## EXERCISE
From the entries that follow, pick out all lines holding "Strategy".

## Records from a dataset
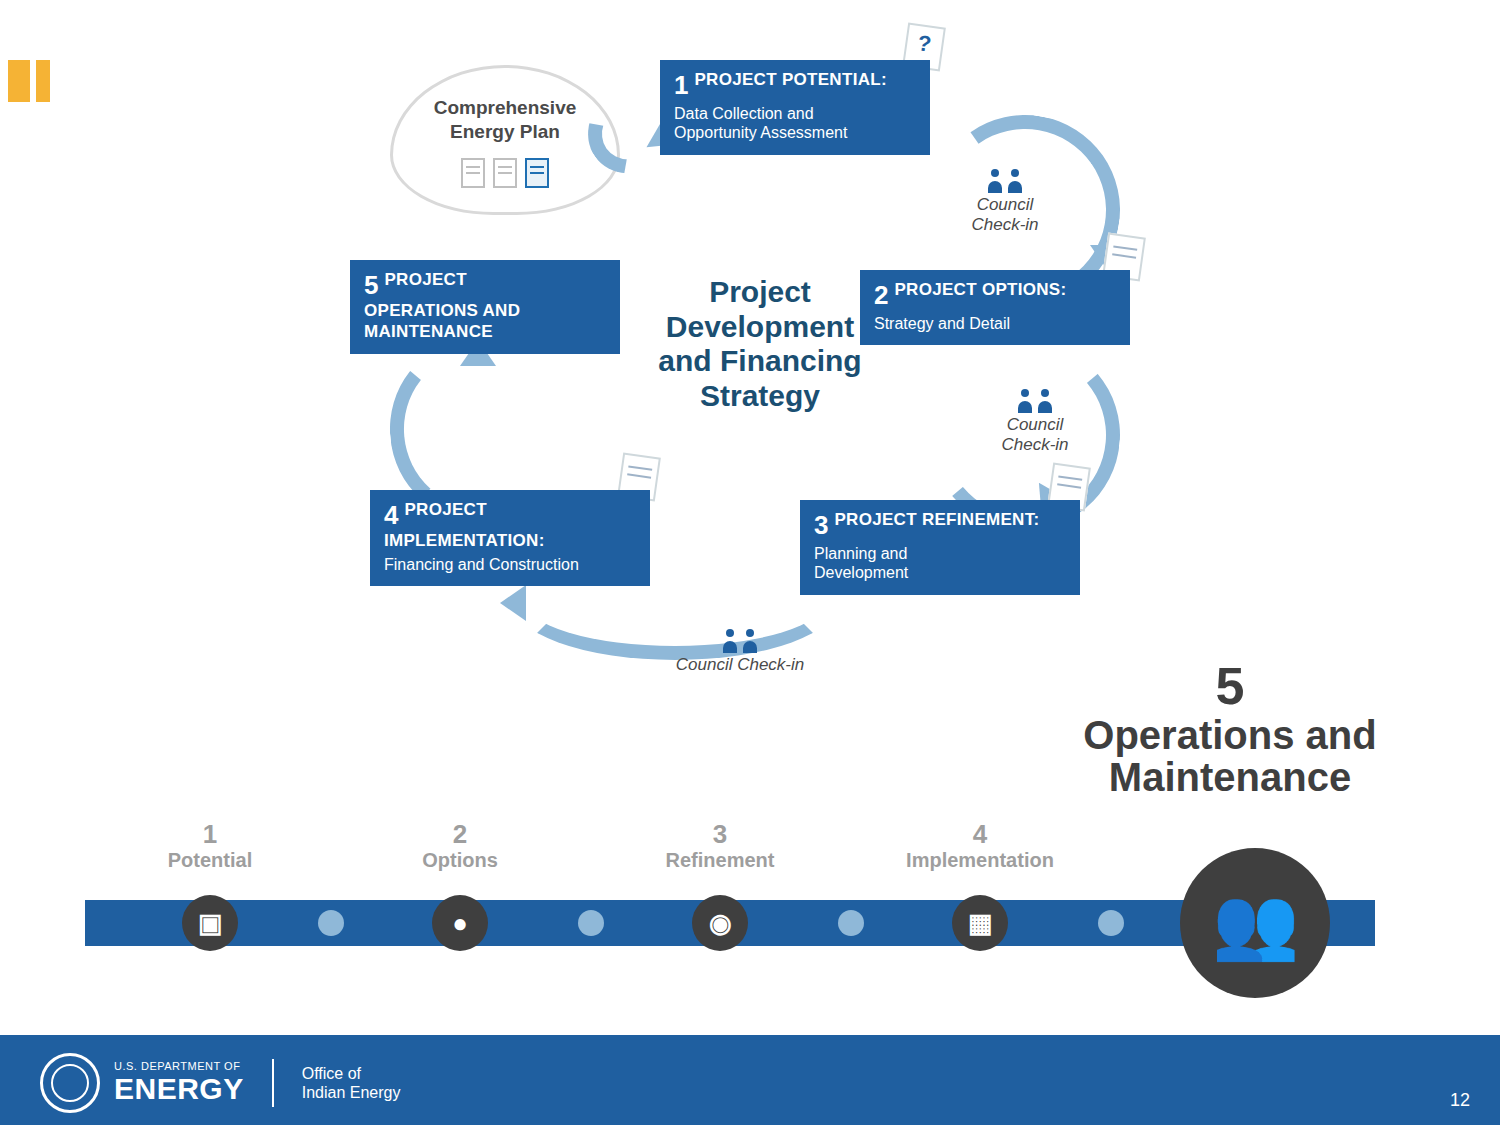Comprehensive
Energy Plan
Project
Development
and Financing
Strategy
?
1 PROJECT POTENTIAL: Data Collection and
Opportunity Assessment
2 PROJECT OPTIONS: Strategy and Detail
3 PROJECT REFINEMENT: Planning and
Development
4 PROJECT
IMPLEMENTATION: Financing and Construction
5 PROJECT
OPERATIONS AND
MAINTENANCE
Council
Check-in
Council
Check-in
Council Check-in
5
Operations and
Maintenance
1 Potential
2 Options
3 Refinement
4 Implementation
▣
●
◉
▦
👥
U.S. DEPARTMENT OF ENERGY
Office of
Indian Energy
12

## TASK RESPONSE
Strategy
2 PROJECT OPTIONS: Strategy and Detail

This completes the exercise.